Notice that in this spread, we got a price advantage both on the calls we purchased and on the call that we wrote. We paid $1,470 for our three long calls, which is less than our model's Estimate of $1,556, and we received $1,420 for our written call, which is more then our model's estimate of $1,392. On a net basis, we paid a premium of only $50, less then our model's net estimate of $163.

Looking at Graph 1 below, notice that if the stock stays at $123.52, the net loss to the position on the August expiration is likely to be only $176. (Here we are assuming that the implied volatility of our longer-dated calls does not drop.) On the upside, as the long calls move into the money, the gains are unlimited. On the downside, our maximum loss is likely to be no greater than around $50 (again assuming the implied volatility of the long calls stays the same).
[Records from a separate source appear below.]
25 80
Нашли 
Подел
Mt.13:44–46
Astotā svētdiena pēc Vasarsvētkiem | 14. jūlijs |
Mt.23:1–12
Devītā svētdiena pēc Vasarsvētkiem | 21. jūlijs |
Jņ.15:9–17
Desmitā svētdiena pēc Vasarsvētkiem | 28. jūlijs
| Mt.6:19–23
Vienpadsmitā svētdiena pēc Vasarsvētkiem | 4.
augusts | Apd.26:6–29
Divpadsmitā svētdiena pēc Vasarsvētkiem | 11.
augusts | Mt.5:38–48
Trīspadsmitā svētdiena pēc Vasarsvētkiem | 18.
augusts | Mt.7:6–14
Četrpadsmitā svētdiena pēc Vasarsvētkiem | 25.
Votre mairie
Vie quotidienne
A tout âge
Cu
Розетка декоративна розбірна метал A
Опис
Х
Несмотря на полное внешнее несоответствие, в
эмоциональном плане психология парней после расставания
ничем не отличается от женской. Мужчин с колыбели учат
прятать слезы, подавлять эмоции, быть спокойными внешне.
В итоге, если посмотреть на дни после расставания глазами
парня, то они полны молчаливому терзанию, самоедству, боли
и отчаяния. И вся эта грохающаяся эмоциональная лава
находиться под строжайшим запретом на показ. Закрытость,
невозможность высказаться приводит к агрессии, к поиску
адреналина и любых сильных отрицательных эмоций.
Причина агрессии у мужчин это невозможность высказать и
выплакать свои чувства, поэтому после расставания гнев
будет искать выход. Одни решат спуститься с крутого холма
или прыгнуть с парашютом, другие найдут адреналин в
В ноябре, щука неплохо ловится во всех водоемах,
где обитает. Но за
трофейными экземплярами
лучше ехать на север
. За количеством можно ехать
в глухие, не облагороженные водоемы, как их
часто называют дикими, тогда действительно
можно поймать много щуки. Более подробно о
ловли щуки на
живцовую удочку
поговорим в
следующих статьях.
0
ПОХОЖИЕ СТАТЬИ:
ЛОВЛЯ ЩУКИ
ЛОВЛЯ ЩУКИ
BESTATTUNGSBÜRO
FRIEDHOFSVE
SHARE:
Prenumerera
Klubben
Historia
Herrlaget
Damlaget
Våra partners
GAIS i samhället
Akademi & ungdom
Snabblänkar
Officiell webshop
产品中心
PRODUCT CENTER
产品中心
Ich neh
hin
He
A Question of Probabilities

The reason why this favorable spreading opportunity exists is that the market is assuming that there is a only a 76% probability that the SPY will end up above $110.00 on the August 19th expiration date, while our own estimate of this probability is around 81.0%. You can find these probability estimates in our Detailed Option Profiles, in our Options Screener and in our downloaded spreadsheet data (columns AN, AO and AP). Our estimates are based on our Adjusted Volatility Forecasts for these particular options, while the market's expectations are derived from the options' implied volatilities.

Testing this Out

Because there is little overall time decay, diagonal backspreads can offer a very efficient use of capital. As with their backspread cousins, you should always test a diagonal spread beforehand, and carefully monitor it after you have established the spread. To do this, we recommend that you use our template Whatifi.Xls, which you will find in the Options Templates section of the online Archive.